E houve o Martim Moniz das tascas e fadistas, no fundo no sopé da Mouraria, recordam-se as imediações, como e quando António Costa, então presidente da Câmara, se instalou num Intendente então de pouca fama, fala-se da camioneta fantasma e do assassinato do Almirante Machado dos Santos, dos espantos da Mouraria, do longo percurso histórico desta praça que entupia a cidade, não faltam os sonhos megalómanos de edis que aqui pretenderam fazer experiências revolucionárias, consta que se quer avançar para aprazível jardim, um misto de local de passagem e de repouso (coisa difícil de acreditar), Ferreira Fernandes recorda o passado dos teatros e não se esquece de referir o Bolero Bar, antro onde se misturavam as prostitutas com os intelectuais, tinha engraxador e o bife da casa. Depois aconteceu a implantação dos centros comerciais, com cheiros a especiarias e têxteis asiáticos, faz-se o reparo às esculturas de Gracinda Candeias na estação do metro de Martim Moniz e até ao trabalho artístico de Eduardo Nery, obviamente que se fala da Severa e do Fado Malhoa e assim avançamos para o grande final, o cronista e repórter sonha que esta praça, riquíssimo património do passado, mal enjorcada, poderá ter um futuro ridente, um cruzamento para dezenas e dezenas de pessoas de outros povos aqui se encontrarem, até mesmo abrirem tenda, uma coisa assim:
“O milagre é o dia, um primeiro domingo de maio, em que um político português – um de qualquer cor, mas inteligente, solidário e ambicioso – se meter na posição de Nossa Senhora da Saúde.

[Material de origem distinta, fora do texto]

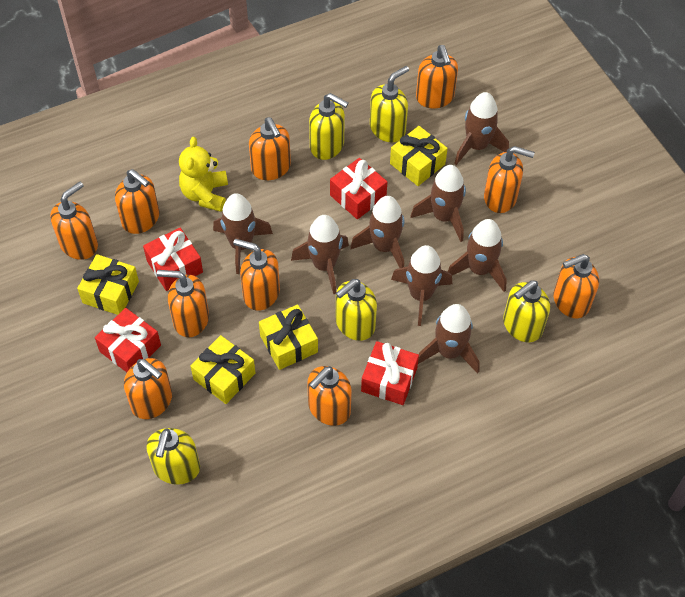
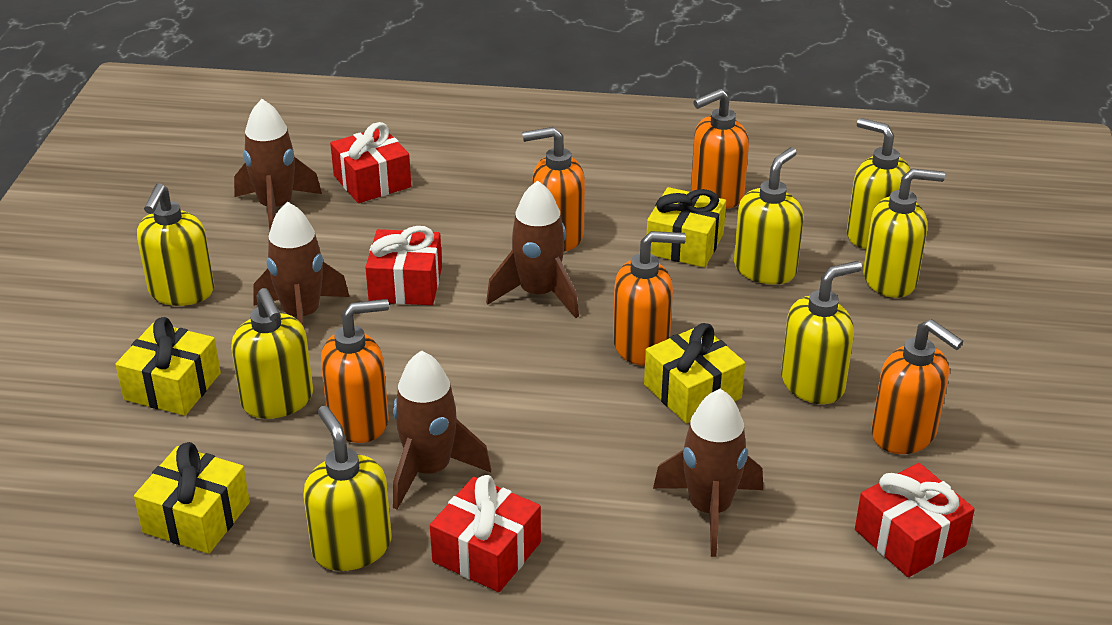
brown rocket: 8 -> 5
orange soap dispenser: 10 -> 5
yellow soap dispenser: 5 -> 7
yellow teddy bear: 1 -> 0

Perguntaram-lhe porquê e ele confessou: ‘Procuro um upgrade na minha vida pública, quero tudo!’ O facto é que durante a procissão ele teve uma visão. Confirmando que o que ele queria mesmo era fazer em grande, candidatou-se, em 2025, a presidente da Câmara de Lisboa. Que maior glória pode ter um político português do que ter na mão o destino da praça Martim Moniz?”
Ferreira Fernandes tem um sonho bom ao gerar este espaço de diálogo entre pessoas, num tu cá, tu lá, gente de vários orientes, então mulheres que não aceitam a segregação nem a discriminação, aqui se reunirem para que todas as mulheres sintam o sabor da grandeza de que é aprender a ler e ganharem autonomia…
É um sonho de tornar esta praça um encontro de todos os continentes, uma forma de sarar feridas de tanto derrube de igrejas, palácios, teatros e de centros comerciais de mau gosto, mas onde felizmente circulam gentes enérgicas e mexidas. Não passa de um sonho, o que se escreve neste livro é a tal viagem a uma praça confusa e fascinante, praça radial e radiosa, lugar de fado e do cinema português, dos marialvas, artistas e imigrantes. De população antiga e de recém-chegados. O autor tem uma certeza: o Martim Moniz saberá reinventar-se. Oxalá seja verdade.